Filme de botecoGrande parte da graça em assistir a um filme estranho com gente esquisita são os comentários na saída da sala de cinema. Depois da exibição de
Conceição, autor bom é autor morto, último concorrente da competição de longas-metragens do CineEsquemaNovo, o mais comum era ouvir: "ah, um filme assim eu também faria". Ou ainda, "nossa, véio...nonsense demais". E pra mim o melhor comentário: "tá aí um novo gênero: filme de boteco".
Gostei: "filme de boteco". Porque na verdade, a enxurrada de tramas paralelas decorre de uma conversa banal de um grupo de amigos reunidos em um bar e bebendo a cerveja Conceição.
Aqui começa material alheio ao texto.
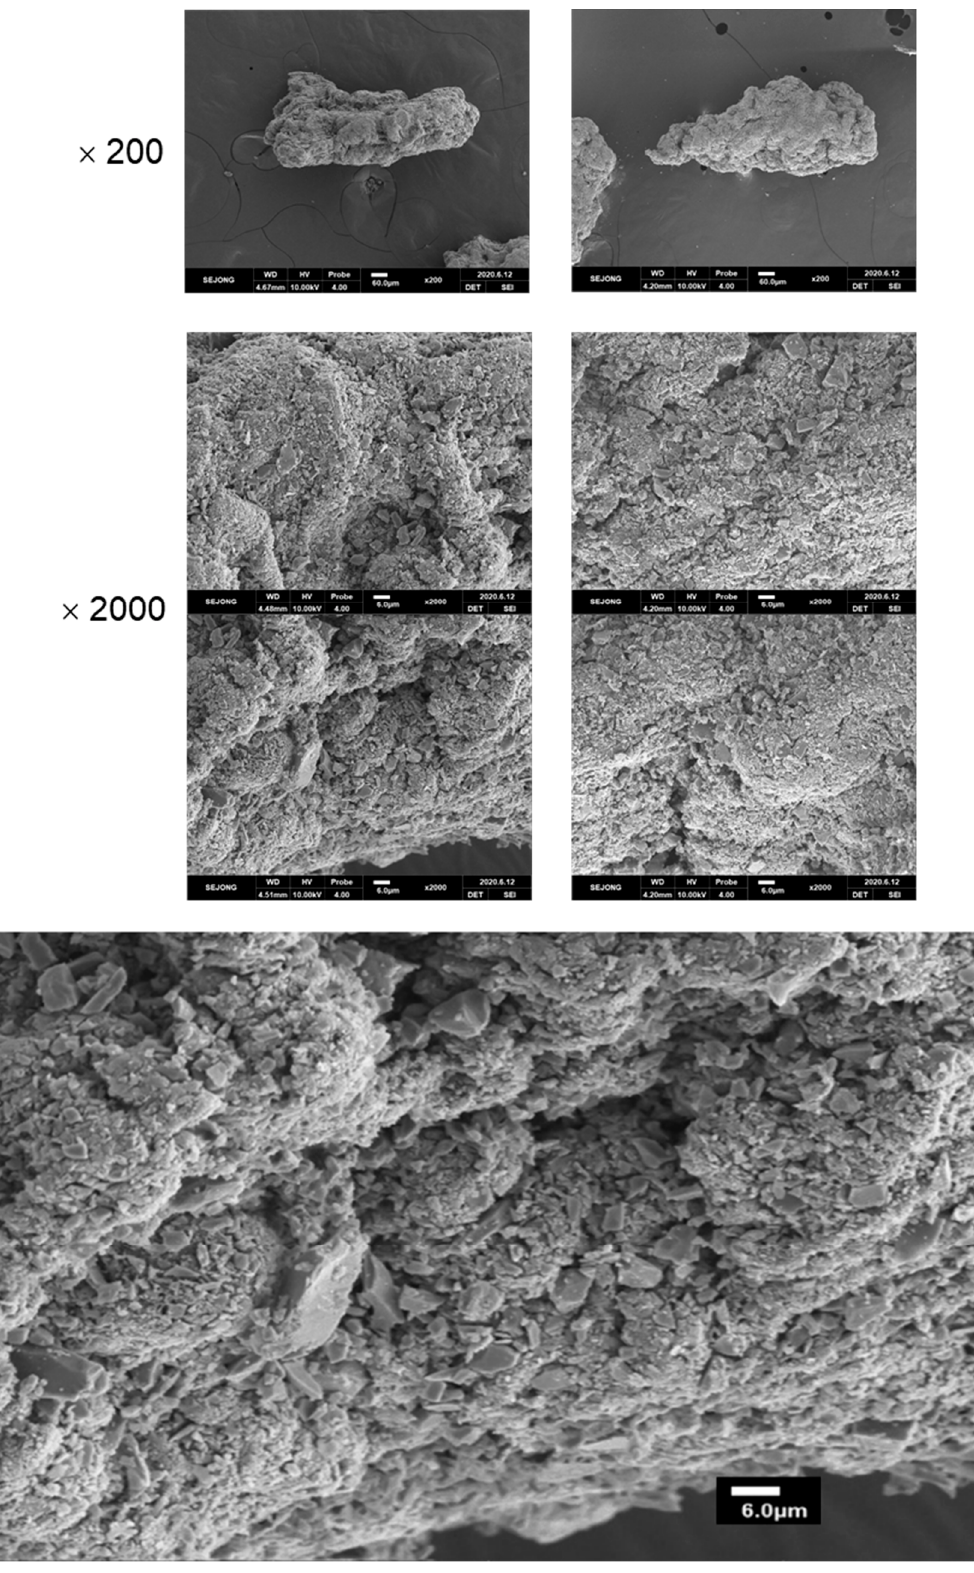
Figure 3. SEM images of the model TRWPs made of the chloroform-treated TWP by the double step pressing procedure. The scale bars are 60 and 6 μ m for the magnifications of 200 and 2000, respectively.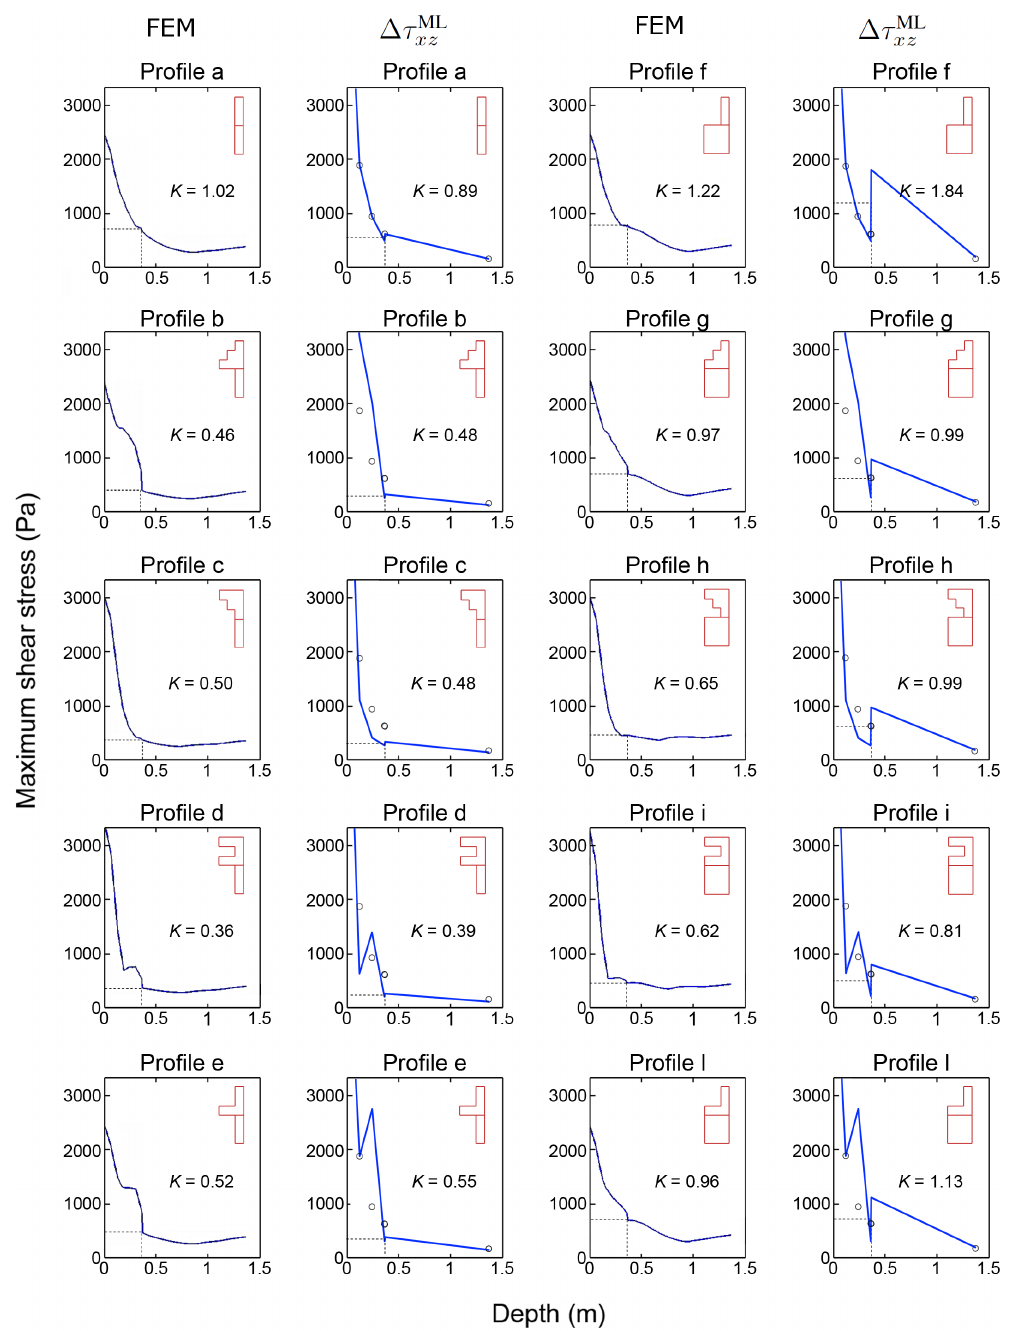
Figure 5. Maximum shear stress vs. depth calculated with FEM (Habermann et al., 2008) and with the proposed approach ( (cid:49)τ ML xz ) for 10 simplified profiles shown in red in the upper right corner. The dotted lines indicate the weak layer position, the black circles indicate the values of the classical analytical solution (Föhn,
Papo vem, papo vai e cada um à mesa cita como deveria ser o seu filme. Só o simples fato de serem lançadas idéias sem o mínimo pudor nos remete a velha frase do Glauber Rocha: "Uma idéia na cabeça e uma câmera na mão". Mas não é tão simplista assim. Nem era só isso o cinema do Glauber, nem só isso o filme de uma verdadeira ação entre amigos, que reúne os diretores Daniel Caetano, André Sampaio, Guilherme Sarmiento, Samantha Ribeiro e Cyntia Sims, na concepção de
Conceição, autor bom é autor morto.
Também não é só um filme dentro de um outro filme. Aliás, são vários trechos do que viriam a ser filmes inteiros, se realizados em separado. Mas toda essa desconstrução narrativa, essa não-linearidade, essa quase esquizofrênica verborragia dos autores sentados à mesa e bebendo cerveja poderia ser só um emaranhado de situações desconexas. Mas não é. Tem ali o esmero de um roteiro que tece amarras consistentes entre tantas situações diferentes e personagens que a princípio pouco ou nada têm a ver um com o outro. Mas há uma pergunta corrente ao longo de todo o filme que une essas idéias, a princípio descabidas, e as dá sentido: "Se você fizesse um filme, como ele seria?".
É a responsabilidade pela obra dividida não só entre os amigos do boteco, mas, sobretudo, com o espectador. E já que o negócio era mesmo romper com a lógica de homogeneidade na narrativa, foram inseridas personagens da vida real, pessoas comuns que deram vazão à sua criatividade e disseram como seriam seus filmes. Essas cenas foram filmadas em preto e branco para contrastar de cara com a estética da parte ficcional de
Conceição. Menos uma delas, a de uma banda de chorinho e samba que acaba sendo incorporada à trama.
Outro momento de subversão ocorre quando uma das autoras-atriz desliga a luz. Cinema sem luz é a morte do cinema. Não é. E de certa forma, logo de cara esse breu lembra o apagão de
Velinhas, curta-metragem de Gustavo Spolidoro. Mas diferentemente de
Velinhas, em que após o apagão os personagens acendem velas para iluminar o ambiente, em
Conceição, a luminosidade vem de um cigarro de maconha. A cada nova tragada se acende uma luz em tom vermelho-alaranjado, que dá conta de não apenas sugerir o calor do cigarrinho em brasa, mas acaba iluminando o rosto dos personagens-autores.
O contraponto dessa discussão em torno da importância da imagem decorre em cenas plasticamente bem construídas, como nos tantos planos no cemitério, não só da perseguição ao fugitivo, mas também da personagem sem nome e reconhecível como mulher nua que é vista com um longo véu preto participando de um funeral. O fugitivo é um dos personagens centrais. Primeiro, porque é quem une, mesmo que de formas não-convencionais, as demais tramas. E segundo, porque ele se revolta contra o autor, que lhe atribui tão somente a sina de fugir. E não faz nada mesmo além de fugir. Porque na hora de dar cabo aos autores, entra em cena o homem da capa preta, interpretado pelo músico marginal Jards Macalé.
A essa diversidade poderia se classificar como a falta de estilo. Ou ainda, como o filme nos permite interpretar a partir do título: a morte do autor. Pode "morrer" a figura que assume a autoria de uma obra (e não é o caso de
Conceição), mas sempre haverá um autor. Mesmo que essa atribuição seja dividida entre uma ação entre amigos como essa, ou ainda seja feita a partir de pesquisa pelo Ibope. São autores os responsáveis por dar sentido a um punhado de idéias. Em Conceição o sentido é deturpar a regra, mas sem com isso, perder-se na confusão dos desejos dos personagens (da vida real ou fictícia).
Filme da mostra de longas-metragens do CineEsquemaNovo. Escolhido como melhor filme pelo júri popular.